Prompt> Reproduce the following passage on mobility exercises word for word, everything from "- Press your" down to "and dynamic fashion.".

Sets and Reps: Perform two to three sets of 10 to 15 reps per side.
Benefits of the Rocking Ankle Mobilization
- This move improves your ankle mobility, which can improve knee health and your big lower body lifts.
- You’ll target ankle dorsiflexion, which is needed for proper squats and deadlifts.
- Better ankle mobility goes a long way toward keeping your knees healthy.
This move might look like hanging out on the floor, not doing all that much. But looks are extremely deceiving. The active frog is likely to take you well outside your comfort zone in terms of opening up through your hips.
You’ll sliding your knees out as wide as possible and also pressing your hips down toward the ground. In doing so, you’re putting yourself in a very exaggerated deep squat position, which will translate wel under a barbell. Pro tip: keep your feet straight to help get your ankles a nice stretch, too.
How to Do the Active Frog
- Get into a quadruped position with your knees under your hips and your hands under your shoulders.
- Lower your forearms to the ground with your elbows under your shoulders.
- Spread your knees as far apart as they can go.
- Press your hips into the ground as low as they can.
- Rock gently back and forth on your knees and forearms.
Coach’s Tip: You can stay up on your hands to better accommodate your stomach or chest and help yourself access a deeper range of motion in your hips.
Sets and Reps: Do one to two sets of 30 to 45 seconds of the small back-and-forth pulses.
Benefits of the Active Frog
- This movement will help open up through your hips in both a static and dynamic fashion.
- It’s relatively easy to track your progress in this movement — how far apart can your knees get? — which might help some athletes who like to document progress.
- The active frog simulates a very deep squat on the ground, so your squat pattern stands to improve a great deal.

Data for review>
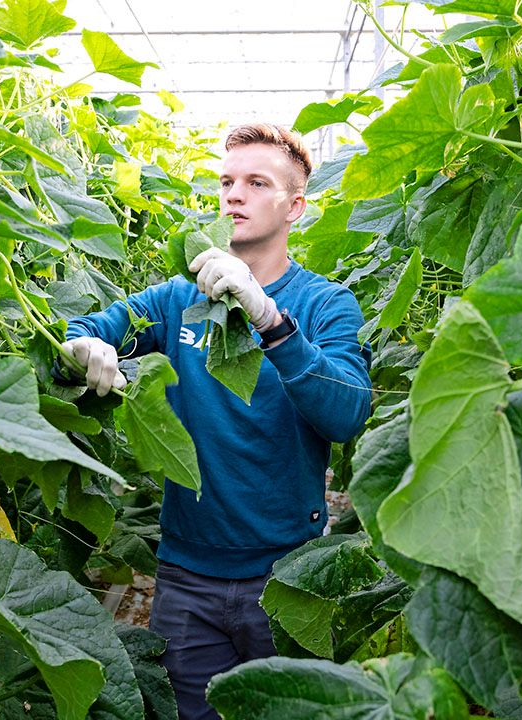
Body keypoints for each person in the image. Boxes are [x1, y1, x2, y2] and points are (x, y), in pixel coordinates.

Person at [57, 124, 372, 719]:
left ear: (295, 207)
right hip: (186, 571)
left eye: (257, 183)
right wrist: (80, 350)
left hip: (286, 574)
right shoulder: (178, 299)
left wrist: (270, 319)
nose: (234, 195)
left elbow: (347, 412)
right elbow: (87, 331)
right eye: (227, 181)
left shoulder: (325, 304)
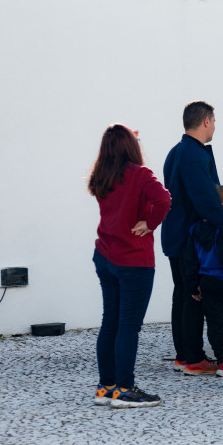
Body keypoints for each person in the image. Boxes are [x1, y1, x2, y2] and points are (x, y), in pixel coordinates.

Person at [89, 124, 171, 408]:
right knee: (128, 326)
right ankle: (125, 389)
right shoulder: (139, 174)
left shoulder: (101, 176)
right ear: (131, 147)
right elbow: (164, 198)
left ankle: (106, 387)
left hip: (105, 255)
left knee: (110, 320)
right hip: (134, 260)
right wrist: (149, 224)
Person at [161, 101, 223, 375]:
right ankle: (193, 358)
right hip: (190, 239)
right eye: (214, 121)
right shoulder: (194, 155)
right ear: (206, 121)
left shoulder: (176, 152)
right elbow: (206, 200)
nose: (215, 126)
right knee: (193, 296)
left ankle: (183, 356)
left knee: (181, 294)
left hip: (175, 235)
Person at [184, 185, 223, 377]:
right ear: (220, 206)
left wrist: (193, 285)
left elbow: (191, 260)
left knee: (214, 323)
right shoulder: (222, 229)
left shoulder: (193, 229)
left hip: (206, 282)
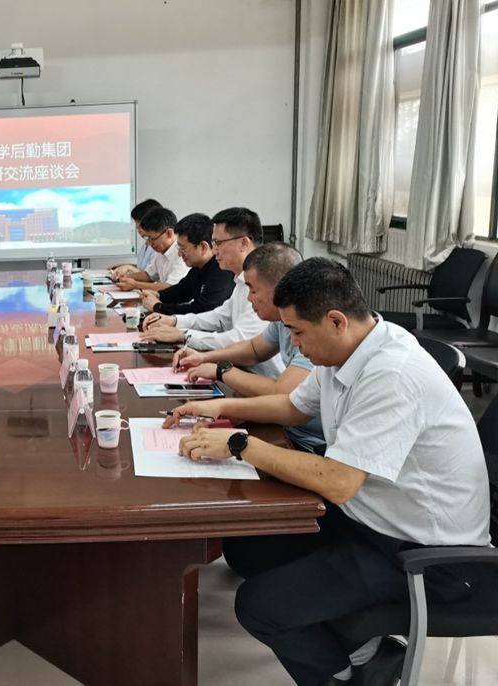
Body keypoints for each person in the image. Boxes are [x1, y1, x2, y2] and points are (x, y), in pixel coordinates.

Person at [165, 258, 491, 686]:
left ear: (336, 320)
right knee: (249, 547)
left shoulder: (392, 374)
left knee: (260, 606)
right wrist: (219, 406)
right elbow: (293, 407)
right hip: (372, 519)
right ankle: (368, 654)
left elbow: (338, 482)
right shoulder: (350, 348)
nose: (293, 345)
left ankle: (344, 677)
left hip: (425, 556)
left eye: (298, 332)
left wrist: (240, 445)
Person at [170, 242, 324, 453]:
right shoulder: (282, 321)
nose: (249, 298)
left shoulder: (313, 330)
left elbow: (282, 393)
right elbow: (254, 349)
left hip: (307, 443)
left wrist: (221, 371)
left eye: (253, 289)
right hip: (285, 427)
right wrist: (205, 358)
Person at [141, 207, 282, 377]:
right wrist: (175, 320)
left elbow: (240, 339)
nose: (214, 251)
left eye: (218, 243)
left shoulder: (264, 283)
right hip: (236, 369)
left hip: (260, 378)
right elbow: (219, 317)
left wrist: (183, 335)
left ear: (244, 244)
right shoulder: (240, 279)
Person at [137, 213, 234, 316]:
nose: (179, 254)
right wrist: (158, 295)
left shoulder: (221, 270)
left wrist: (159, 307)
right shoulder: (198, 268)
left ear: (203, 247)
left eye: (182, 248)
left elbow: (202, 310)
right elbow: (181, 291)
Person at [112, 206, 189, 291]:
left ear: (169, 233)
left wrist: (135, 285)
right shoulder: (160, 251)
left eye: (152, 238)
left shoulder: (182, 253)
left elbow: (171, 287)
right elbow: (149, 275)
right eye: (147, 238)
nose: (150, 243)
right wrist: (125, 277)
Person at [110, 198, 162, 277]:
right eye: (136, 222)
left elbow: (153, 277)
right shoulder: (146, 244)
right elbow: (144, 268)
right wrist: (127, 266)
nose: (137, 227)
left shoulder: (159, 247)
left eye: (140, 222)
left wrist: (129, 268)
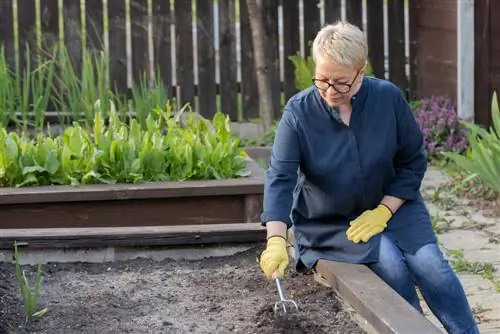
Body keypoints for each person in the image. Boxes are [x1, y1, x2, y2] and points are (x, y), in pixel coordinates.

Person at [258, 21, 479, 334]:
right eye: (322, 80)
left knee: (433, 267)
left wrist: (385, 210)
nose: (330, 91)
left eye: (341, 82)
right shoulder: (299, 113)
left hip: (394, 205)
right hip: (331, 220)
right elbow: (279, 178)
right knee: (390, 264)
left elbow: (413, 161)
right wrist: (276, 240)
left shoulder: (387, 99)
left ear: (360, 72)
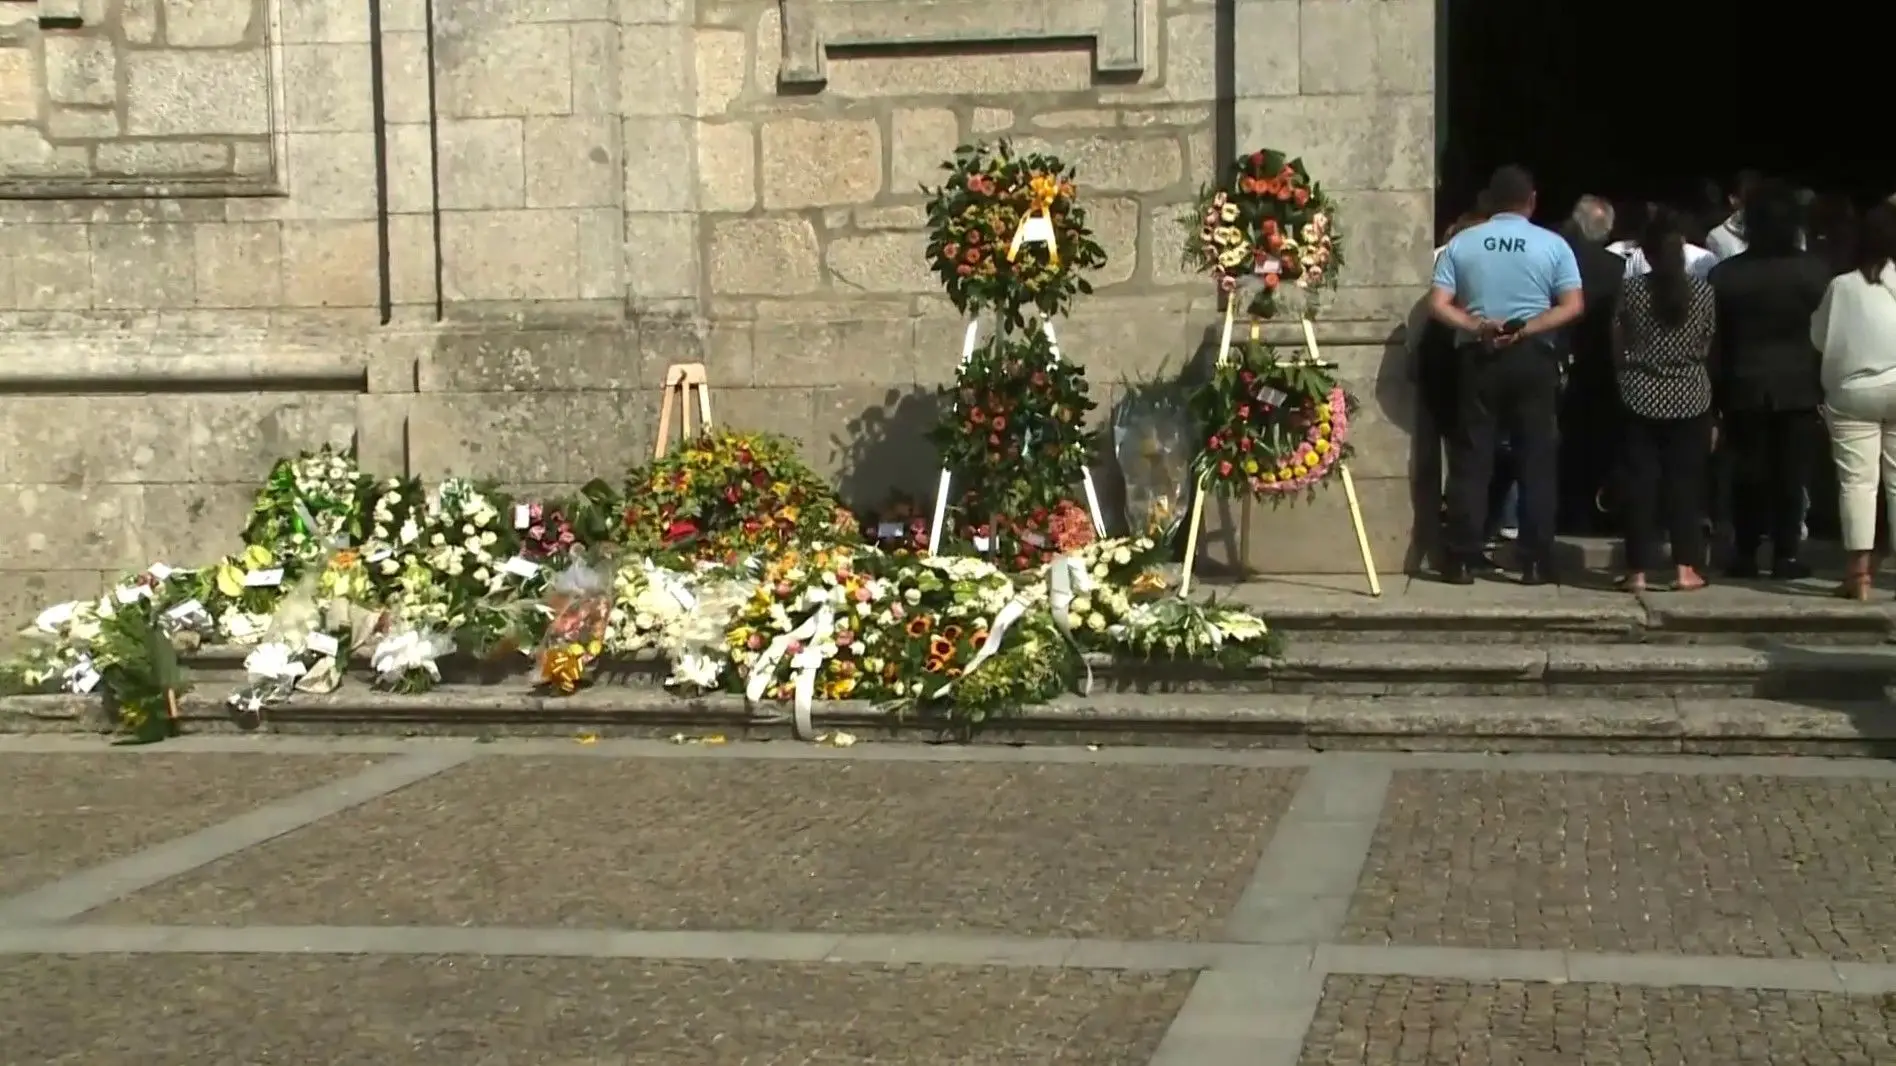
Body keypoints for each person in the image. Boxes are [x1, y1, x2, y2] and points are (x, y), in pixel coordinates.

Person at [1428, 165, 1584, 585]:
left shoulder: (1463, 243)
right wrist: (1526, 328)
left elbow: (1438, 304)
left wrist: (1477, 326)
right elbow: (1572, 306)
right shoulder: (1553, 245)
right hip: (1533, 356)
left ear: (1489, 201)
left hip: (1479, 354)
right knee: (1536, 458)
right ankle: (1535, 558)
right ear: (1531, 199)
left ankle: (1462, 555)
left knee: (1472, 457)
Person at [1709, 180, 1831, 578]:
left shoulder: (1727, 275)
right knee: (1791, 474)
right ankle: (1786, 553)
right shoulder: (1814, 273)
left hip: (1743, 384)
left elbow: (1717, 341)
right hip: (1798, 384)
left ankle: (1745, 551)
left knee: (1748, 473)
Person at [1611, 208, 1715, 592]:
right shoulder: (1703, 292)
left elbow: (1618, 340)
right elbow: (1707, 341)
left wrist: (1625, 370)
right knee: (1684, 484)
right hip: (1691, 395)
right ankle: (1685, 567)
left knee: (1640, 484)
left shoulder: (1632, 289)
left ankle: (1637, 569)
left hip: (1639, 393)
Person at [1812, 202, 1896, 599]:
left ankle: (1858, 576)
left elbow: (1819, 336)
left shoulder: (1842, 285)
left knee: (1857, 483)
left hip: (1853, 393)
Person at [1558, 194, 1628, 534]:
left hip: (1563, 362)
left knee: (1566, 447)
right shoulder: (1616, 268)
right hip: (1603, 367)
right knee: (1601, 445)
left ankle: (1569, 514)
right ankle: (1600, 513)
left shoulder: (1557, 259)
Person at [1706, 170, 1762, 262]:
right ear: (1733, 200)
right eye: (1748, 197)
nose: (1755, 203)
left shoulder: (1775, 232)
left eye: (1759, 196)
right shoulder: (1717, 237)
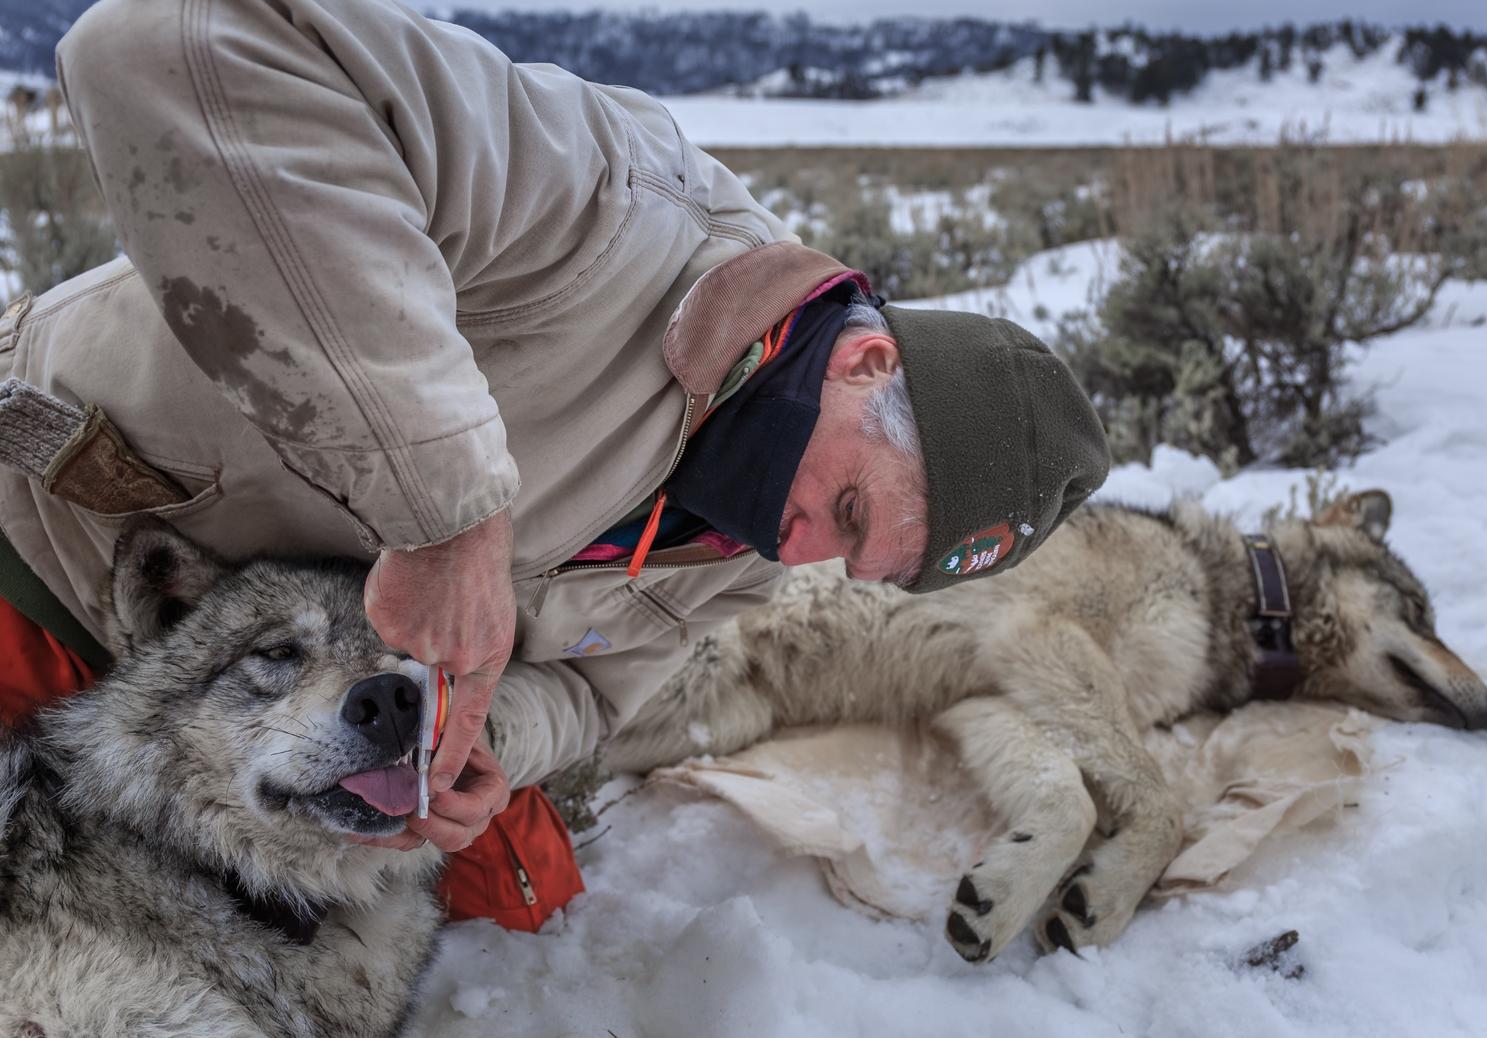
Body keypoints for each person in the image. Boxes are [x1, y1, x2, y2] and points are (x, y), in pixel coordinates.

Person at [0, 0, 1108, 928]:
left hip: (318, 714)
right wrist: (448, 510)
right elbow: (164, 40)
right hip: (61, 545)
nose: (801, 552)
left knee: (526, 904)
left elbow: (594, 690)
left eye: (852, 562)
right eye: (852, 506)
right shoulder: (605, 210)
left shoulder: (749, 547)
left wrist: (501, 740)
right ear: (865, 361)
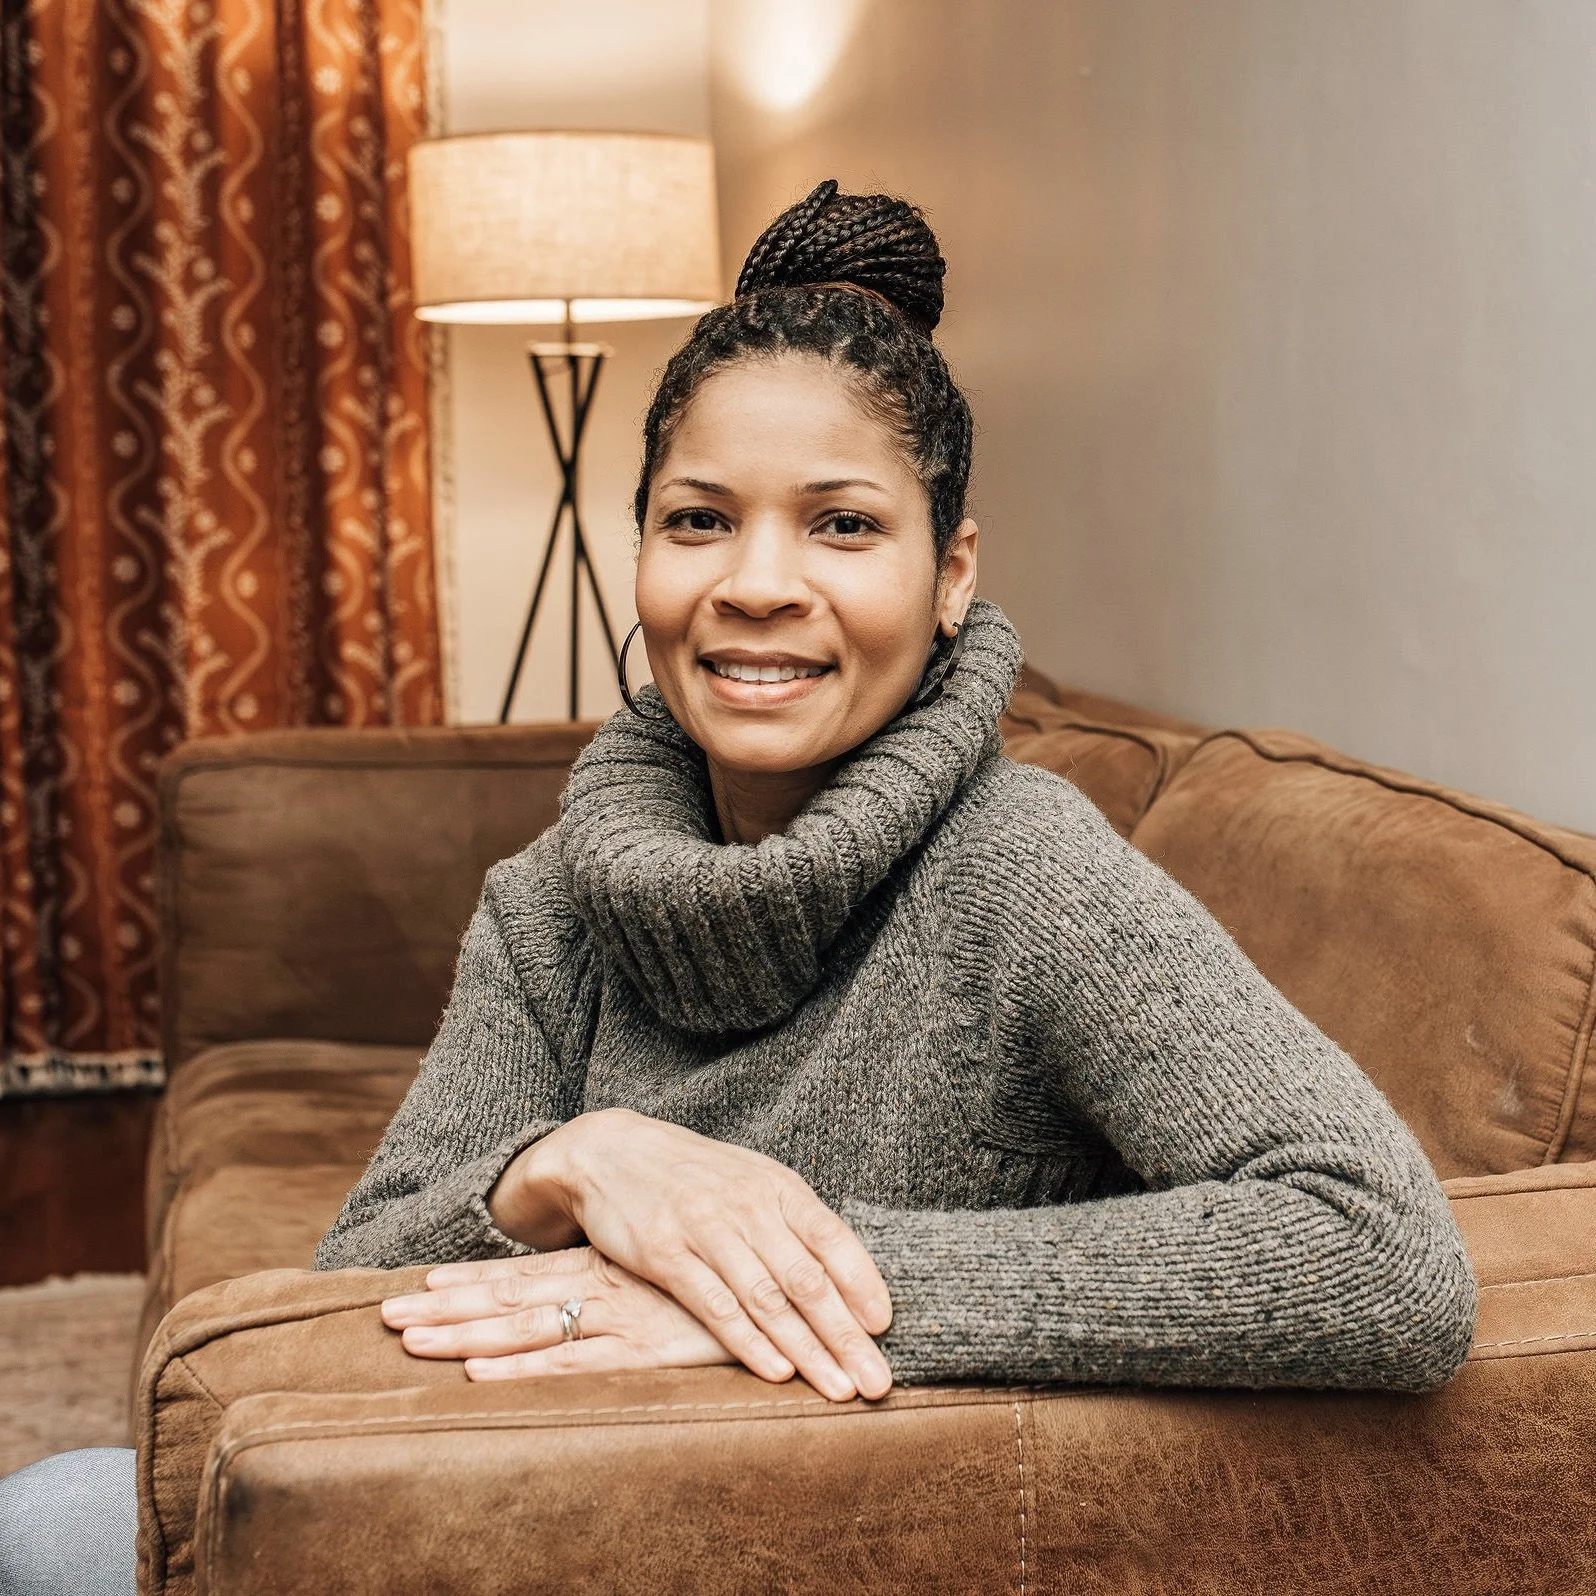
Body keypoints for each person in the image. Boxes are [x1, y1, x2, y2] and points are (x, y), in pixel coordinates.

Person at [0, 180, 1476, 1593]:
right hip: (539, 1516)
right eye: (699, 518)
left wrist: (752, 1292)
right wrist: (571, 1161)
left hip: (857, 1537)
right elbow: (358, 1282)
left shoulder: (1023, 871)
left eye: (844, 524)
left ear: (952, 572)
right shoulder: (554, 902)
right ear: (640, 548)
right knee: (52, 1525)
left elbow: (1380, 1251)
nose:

Task output>
- Press your hips into the ground as low as they can.
- Rock gently back and forth on your knees and forearms.
Coach’s Tip: You can stay up on your hands to better accommodate your stomach or chest and help yourself access a deeper range of motion in your hips.
Sets and Reps: Do one to two sets of 30 to 45 seconds of the small back-and-forth pulses.
Benefits of the Active Frog
- This movement will help open up through your hips in both a static and dynamic fashion.